Tra gli avvenimenti del 2015, il referendum di domenica 5 luglio sarà una data da non dimenticare per la Grecia. Come ormai anche le pietre sapranno, il popolo ellenico è chiamato a votare per esprime il proprio consenso (o dissenso) riguardo alla proposta della Commissione Europea, il Fondo monetario internazionale e la Banca centrale europea per sanare la situazione economica nel Paese e rimediare al debito contratto. Concretamente, la Grecia dovrà dunque scegliere se accettare quella proposta, e quindi riforma fiscale, tagli alle pensioni, tagli alle spese militari, oppure votare NO e rifiutare. Nel momento in cui scriviamo, non sappiamo quali saranno gli esiti della votazione in corso.
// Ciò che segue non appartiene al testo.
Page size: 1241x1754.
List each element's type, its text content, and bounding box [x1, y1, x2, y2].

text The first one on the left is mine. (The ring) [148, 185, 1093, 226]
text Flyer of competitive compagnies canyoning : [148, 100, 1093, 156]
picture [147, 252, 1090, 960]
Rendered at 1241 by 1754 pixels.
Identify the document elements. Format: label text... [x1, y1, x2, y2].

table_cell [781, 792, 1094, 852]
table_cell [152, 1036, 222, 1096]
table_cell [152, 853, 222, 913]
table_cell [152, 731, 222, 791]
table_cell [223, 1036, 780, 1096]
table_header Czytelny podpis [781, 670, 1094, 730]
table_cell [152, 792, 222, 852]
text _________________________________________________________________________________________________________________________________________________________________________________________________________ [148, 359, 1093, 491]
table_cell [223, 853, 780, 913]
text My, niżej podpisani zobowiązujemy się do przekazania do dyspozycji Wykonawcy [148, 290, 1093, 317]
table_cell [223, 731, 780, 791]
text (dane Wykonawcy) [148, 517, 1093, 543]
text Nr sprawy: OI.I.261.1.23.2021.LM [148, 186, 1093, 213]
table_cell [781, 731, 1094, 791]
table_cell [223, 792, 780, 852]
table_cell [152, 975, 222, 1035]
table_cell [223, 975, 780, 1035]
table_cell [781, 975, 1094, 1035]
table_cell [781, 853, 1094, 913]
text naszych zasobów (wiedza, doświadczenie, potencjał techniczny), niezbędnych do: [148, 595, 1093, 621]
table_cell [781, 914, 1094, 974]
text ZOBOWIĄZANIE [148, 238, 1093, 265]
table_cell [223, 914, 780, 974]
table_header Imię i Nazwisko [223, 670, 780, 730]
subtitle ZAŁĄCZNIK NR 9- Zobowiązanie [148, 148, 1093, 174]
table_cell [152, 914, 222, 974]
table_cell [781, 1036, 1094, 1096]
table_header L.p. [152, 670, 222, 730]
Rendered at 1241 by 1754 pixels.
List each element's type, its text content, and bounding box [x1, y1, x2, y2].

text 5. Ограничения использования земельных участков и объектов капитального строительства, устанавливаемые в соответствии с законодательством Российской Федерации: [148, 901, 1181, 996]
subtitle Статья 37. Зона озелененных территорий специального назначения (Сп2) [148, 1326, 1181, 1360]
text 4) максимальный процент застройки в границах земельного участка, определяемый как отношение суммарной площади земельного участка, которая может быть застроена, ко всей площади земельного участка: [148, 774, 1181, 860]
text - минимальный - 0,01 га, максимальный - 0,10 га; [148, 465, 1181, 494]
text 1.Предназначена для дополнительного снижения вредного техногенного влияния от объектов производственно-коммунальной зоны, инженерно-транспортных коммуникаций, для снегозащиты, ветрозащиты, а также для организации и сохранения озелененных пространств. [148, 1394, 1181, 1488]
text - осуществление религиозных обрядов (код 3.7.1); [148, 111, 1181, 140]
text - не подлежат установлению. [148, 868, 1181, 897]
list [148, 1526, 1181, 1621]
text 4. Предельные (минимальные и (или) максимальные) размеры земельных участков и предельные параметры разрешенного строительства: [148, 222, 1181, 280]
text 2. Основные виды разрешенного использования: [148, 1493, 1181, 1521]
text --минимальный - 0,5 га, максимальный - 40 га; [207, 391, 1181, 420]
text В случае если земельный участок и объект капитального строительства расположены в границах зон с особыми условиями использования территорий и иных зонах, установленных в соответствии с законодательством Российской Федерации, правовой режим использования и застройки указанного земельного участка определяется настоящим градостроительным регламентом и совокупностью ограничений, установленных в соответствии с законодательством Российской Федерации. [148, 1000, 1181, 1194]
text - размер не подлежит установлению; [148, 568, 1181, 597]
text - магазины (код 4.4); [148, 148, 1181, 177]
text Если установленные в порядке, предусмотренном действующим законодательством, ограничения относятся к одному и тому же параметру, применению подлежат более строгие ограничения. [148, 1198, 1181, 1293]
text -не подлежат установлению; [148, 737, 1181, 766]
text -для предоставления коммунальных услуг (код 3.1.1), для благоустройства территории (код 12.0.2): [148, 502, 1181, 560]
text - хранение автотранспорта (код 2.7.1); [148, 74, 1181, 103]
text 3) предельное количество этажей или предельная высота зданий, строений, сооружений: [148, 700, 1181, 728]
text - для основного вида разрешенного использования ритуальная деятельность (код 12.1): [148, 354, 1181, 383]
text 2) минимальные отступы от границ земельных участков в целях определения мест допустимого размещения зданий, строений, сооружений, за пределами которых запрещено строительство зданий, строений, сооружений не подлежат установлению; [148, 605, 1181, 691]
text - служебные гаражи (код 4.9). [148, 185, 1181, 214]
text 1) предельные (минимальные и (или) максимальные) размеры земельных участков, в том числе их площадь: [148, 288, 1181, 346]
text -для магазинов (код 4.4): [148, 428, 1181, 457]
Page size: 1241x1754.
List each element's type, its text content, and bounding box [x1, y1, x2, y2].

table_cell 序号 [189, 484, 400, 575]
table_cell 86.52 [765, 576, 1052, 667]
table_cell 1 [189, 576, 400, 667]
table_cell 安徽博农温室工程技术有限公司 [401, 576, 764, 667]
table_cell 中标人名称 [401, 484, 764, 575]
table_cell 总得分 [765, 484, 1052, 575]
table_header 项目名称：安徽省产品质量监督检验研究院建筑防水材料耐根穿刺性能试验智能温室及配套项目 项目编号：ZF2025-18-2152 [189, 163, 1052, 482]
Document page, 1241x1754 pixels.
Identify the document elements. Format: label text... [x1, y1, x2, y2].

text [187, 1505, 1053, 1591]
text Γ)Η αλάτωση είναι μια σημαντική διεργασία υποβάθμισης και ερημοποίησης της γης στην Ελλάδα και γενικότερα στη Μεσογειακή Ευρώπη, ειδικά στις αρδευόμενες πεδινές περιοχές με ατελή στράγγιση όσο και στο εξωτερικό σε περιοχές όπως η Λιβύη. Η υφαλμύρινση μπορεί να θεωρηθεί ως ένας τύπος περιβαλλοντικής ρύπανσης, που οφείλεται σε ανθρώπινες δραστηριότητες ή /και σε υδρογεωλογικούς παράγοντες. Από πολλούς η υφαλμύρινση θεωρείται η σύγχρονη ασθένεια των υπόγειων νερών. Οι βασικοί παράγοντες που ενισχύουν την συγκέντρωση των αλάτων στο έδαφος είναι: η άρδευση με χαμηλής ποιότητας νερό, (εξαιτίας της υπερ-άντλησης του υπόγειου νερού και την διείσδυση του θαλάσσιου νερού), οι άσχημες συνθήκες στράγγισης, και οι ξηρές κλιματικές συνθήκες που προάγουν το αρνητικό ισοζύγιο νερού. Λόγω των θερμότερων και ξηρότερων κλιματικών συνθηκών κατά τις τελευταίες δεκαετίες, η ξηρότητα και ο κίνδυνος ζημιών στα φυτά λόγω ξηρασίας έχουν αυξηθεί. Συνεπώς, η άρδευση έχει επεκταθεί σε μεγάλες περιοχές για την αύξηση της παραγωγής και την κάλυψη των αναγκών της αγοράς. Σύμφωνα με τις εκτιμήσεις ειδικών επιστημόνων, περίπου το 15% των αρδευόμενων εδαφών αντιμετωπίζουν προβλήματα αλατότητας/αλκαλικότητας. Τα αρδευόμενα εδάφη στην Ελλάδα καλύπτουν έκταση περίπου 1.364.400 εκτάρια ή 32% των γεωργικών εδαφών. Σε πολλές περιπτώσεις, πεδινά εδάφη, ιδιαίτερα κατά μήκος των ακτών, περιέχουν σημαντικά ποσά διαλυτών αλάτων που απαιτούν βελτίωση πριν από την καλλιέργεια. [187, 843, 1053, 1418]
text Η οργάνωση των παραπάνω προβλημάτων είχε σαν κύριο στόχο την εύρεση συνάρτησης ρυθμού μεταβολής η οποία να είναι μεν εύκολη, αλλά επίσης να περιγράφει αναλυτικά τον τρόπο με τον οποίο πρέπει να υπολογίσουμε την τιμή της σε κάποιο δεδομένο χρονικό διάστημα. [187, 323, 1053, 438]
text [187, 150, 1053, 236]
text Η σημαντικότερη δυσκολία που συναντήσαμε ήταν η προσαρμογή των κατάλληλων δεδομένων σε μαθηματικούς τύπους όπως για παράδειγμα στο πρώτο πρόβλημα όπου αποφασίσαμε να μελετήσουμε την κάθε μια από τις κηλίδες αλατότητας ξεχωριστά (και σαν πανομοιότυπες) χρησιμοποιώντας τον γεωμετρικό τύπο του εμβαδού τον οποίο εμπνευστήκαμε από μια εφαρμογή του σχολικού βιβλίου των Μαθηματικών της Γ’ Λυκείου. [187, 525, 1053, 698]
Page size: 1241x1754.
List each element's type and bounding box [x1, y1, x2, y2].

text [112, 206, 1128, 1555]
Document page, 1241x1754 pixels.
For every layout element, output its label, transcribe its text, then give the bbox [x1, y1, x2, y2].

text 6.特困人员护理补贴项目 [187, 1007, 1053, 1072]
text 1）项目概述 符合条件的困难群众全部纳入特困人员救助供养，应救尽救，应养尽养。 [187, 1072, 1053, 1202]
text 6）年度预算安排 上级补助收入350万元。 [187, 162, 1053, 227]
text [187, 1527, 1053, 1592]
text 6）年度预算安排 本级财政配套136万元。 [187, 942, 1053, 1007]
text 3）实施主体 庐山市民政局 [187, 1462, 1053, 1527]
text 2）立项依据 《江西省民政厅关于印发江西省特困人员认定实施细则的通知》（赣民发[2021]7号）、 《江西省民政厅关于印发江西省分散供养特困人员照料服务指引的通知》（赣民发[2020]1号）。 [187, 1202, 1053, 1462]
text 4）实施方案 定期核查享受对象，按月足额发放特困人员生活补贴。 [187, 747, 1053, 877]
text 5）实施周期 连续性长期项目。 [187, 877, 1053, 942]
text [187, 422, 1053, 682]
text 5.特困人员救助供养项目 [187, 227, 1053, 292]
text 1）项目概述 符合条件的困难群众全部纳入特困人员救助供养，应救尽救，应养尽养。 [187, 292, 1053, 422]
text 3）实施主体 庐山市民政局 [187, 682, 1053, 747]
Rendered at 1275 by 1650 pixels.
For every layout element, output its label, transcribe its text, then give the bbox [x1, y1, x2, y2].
Sappiamo innanzitutto, però, che questo formalmente non è un referendum sull’uscita della Grecia dall’eurozona e su un probabile ritorno alla dracma, anche se i più pessimisti non possono fare a meno di ipotizzare che l’Unione Europea nei prossimi giorni potrebbe avere un membro in meno.
Quello che è lecito fare, al momento, sono delle previsioni. Dunque, se a vincere dovesse essere il SÌ, il piano di salvataggio di Atene sarà messo in atto dai creditori internazionali con un supporto finanziario che, stando alle stime dell’FMI, dovrebbe ammontare intorno ai 50 miliardi di euro. E fin qui non ci piove. Ma Alexis Tsipras che fine farà? Perché una probabile vittoria per il SÌ (le previsioni danno il popolo greco diviso in due) si tradurrebbe sul piano politico in una sfiducia da parte dei cittadini nei confronti del loro leader. Come dire che sono un po’ stanchi dei suoi tentennamenti e delle sue controproposte, e preferiscono ignorare il suo appello a votare NO e affidarsi piuttosto a un aiuto che venga da fuori. Oppure potrebbe addirittura dimettersi, con o senza la sua volontà; ma in tal caso chi mai prenderà il suo posto? Ci saranno nuove elezioni? O sarà un governo tecnico ad insediarsi in Parlamento?
L’altra eventualità è che a vincere siano i NO, ed è una strada altrettanto incerta, se non ancora più rischiosa. Perché a quel punto, forte della solidarietà ricevuta dalla Grecia, Tsipras potrebbe pensare di avere le carte in regola per dettare le proprie condizioni all’Europa, ma non è detto che l’Europa abbia più voglia di dargli una mano. Anche in questo caso, il governo si avvierebbe verso un fallimento, mentre i creditori internazionali sarebbero loro a dire di no a nuovi finanziamenti.
Qualunque via si apra davanti alla Grecia nell’immediato futuro, Tsipras, Varoufakis e l’intero governo di Syriza finirebbero per inciampare. Il guaio è che, oltre al dramma della Grecia, già insostenibile per i greci stessi, nella caduta rischia di farsi male pure l’Europa. In tempi in cui le spinte scissionistiche e irredentiste aumentano da una parte e dall’altra, in cui la minaccia terroristica si fa sempre più incombente, e il problema immigrazione raggiunge dimensioni esorbitanti, la mancanza di dialogo tra i leader dell’Unione non promette per niente bene. Se anche lo scenario fosse dei più rosei, guardare un Paese vicino che affonda non sarebbe comunque un bello spettacolo. Prima di tutto, potrebbero uscirne rafforzate quelle correnti che un po’ dappertutto, dall’Italia alla Francia alla Gran Bretagna, auspicano un’uscita dall’euro e puntano il dito della crisi contro mamma Europa, con ripercussioni anche negli altri Stati. Ripercussioni non particolarmente preoccupanti: è assai improbabile, al momento, che si realizzi il sogno di Marine Le Pen di mettere la parola fine all’Unione Europea, tanto per fare un esempio; però è pur vero che il rinvigorimento di un contrasto interno, tra i separatisti e gli europeisti, non giova mai alla politica locale. Infine, sarebbe un fallimento per l’Europa intera, per quella idea di Europa che era comunanza di obiettivi, di forze e di risorse, mentre la Grecia va ad alimentare quel magma dell’incertezza economica che è la Penisola Balcanica.